Le provocazioni e i richiami alla querelle doping della scorsa primavera non si contano più. Qualche collega ha detto la sua, chi in modo netto e chi da paraculo. Nick è partito con la stessa forza dei suoi ace, ma ora rischia di andare a schiantarsi contro rete. Complicato pensare che la campagna per la sua rentreè nel tennis sia rappresentata da una raffica di pensierini adolescenziali pseudo moralisti. I quali risultano ancor più pietosi se si pensa che, al termine degli Australian Open dello scorso anno, i due si erano scambiati carezze e complimenti su Eurosport.
Riposizionamento? Difficile credere a un (finto?) ribelle, non sempre in pieno e lucido controllo di sé, che si trasforma in un profeta del moralismo a buon mercato.
Più semplice immaginare un ultimo, disperato, all in per salvare, se non la carriera, almeno il ricordo di un ragazzo che poteva essere molto ed è divenuto poco. Non un Safin trionfante in due Slam che si accompagnava a uno stuolo di modelle da capogiro. Non un Ivanisevic cavallo pazzo che vinceva Wimbledon da qualificato. Non un McEnroe che sfasciava racchette e alzava trofei a un ritmo forsennato. Kyrgios è rimasto sul guado. Dentro una generazione, quella dei Dimitrov e dei Thiem, che ha raccolto una semina scarsa, rispetto al loro talento.
Colpa dei Fantastici Quattro o di chissà cosa, il tennista aussie non sembra starci. Vuole dire la sua. Accodandosi ai tanti perbenisti che sono diventati (ahimè) qualcuno, grazie alle tastiere degli smartphone e non alle loro imprese sportive. Un delitto, per noi romantici controcorrente, innamorati dei gesti atletici e molto meno di ciò che li contorna.
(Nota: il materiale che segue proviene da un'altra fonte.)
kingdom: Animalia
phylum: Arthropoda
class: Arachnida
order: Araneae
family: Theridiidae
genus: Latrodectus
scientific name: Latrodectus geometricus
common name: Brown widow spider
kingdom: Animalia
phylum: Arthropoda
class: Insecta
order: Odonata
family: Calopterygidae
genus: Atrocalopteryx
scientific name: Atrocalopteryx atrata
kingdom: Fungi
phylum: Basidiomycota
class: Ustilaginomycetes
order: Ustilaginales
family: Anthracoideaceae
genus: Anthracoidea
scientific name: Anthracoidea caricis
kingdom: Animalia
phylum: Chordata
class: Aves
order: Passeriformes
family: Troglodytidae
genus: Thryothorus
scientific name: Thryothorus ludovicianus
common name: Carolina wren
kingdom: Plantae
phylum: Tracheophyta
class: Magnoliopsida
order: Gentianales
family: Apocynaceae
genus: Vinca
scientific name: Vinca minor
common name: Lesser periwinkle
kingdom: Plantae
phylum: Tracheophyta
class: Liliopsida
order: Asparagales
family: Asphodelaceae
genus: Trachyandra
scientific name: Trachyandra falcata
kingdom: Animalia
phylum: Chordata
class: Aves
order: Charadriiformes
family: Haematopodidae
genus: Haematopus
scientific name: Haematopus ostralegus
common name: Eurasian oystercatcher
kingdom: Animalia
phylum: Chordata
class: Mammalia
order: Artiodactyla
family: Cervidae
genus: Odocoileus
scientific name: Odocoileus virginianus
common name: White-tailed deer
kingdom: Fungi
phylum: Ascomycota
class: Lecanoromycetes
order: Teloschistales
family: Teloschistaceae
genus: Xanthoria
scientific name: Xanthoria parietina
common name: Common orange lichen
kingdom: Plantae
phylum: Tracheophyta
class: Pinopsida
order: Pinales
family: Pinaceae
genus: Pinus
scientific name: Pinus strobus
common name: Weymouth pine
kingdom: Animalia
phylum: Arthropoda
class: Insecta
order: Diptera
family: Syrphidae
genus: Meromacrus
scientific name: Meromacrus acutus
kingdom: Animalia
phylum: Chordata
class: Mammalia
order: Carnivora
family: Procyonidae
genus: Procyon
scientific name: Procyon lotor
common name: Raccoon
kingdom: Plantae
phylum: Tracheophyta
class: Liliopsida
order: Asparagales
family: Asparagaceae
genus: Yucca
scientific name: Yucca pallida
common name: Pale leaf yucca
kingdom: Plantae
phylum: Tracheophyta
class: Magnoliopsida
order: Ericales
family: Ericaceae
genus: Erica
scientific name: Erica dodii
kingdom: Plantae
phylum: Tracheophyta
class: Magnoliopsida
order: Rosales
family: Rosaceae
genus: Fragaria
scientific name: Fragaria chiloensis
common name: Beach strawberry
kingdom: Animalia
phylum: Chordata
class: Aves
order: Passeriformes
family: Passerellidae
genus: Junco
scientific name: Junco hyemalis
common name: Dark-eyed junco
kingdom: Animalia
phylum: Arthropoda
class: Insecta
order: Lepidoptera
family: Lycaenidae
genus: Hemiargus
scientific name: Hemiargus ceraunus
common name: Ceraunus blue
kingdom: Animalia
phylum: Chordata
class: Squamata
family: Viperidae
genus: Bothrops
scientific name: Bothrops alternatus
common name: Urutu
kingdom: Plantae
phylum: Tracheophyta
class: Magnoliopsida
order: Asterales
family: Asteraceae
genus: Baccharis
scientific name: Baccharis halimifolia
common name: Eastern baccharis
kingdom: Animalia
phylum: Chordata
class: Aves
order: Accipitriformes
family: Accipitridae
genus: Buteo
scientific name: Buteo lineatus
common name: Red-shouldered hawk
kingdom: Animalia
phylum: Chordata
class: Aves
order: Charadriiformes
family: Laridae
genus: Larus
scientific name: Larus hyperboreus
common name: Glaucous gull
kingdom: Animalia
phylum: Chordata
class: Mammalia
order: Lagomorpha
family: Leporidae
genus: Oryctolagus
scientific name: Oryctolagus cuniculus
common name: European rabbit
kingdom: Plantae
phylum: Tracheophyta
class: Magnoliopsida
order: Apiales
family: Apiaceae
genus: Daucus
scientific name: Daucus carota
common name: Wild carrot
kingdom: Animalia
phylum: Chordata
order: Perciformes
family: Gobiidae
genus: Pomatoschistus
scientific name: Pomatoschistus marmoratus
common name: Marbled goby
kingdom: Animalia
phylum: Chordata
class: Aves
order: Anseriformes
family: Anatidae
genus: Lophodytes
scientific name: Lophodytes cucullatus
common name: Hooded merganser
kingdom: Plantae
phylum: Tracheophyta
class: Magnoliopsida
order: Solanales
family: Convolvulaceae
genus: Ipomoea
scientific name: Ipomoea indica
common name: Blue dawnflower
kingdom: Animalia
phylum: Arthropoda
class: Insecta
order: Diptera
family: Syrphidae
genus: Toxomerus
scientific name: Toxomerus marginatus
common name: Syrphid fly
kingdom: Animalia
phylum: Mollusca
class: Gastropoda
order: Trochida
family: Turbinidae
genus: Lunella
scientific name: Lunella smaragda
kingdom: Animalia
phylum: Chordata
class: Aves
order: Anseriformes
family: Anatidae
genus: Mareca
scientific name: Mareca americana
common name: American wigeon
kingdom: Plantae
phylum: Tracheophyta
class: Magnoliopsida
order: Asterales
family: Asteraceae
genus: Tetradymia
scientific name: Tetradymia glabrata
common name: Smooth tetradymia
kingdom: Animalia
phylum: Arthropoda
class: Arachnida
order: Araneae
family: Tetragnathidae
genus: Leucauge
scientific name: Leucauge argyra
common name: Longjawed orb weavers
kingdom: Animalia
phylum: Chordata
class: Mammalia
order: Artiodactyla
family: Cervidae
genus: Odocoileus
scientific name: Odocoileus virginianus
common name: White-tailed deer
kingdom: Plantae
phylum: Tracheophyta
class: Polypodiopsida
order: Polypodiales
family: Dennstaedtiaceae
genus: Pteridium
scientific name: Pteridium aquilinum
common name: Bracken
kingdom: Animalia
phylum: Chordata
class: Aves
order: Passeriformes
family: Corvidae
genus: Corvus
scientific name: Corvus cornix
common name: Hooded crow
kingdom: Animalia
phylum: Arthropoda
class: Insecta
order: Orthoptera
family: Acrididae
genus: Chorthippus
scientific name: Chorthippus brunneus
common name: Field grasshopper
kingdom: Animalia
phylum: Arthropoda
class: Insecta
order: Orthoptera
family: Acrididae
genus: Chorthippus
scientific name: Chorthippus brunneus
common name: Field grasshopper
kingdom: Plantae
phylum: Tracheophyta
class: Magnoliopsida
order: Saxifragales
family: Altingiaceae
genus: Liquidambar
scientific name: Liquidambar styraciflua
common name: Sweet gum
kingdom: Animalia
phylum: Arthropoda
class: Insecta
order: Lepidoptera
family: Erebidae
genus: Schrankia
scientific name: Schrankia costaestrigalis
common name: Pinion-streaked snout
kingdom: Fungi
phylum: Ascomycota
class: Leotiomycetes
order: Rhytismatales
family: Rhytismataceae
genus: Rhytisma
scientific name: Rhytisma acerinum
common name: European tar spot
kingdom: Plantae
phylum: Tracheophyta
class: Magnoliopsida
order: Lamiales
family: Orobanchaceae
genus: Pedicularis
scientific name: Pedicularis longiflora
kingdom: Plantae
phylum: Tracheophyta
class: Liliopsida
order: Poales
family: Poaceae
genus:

Amico Brasile, non posso che sottoscrivere il tuo virgolettato. “Non c’è nulla di più stucchevole di una rockstar che fa la morale” – lui sostiene di avercela innanzitutto coi Maneskin, ma il principio è generale. Un peccato, per quel teenager figlio di una principessa malese, che un tempo voleva saltare a canestro con la canotta dei Celtics. Da papabile next big thing a maniaco di tweener sul campo e tweet sul telefonino. Giocate fine a se stesse, come una polemica inutile che ha fatto scivolare Kyrgios nel calderone dei tanti maestri di un puritanesimo urticante, dei quali continuiamo a non sentire il bisogno.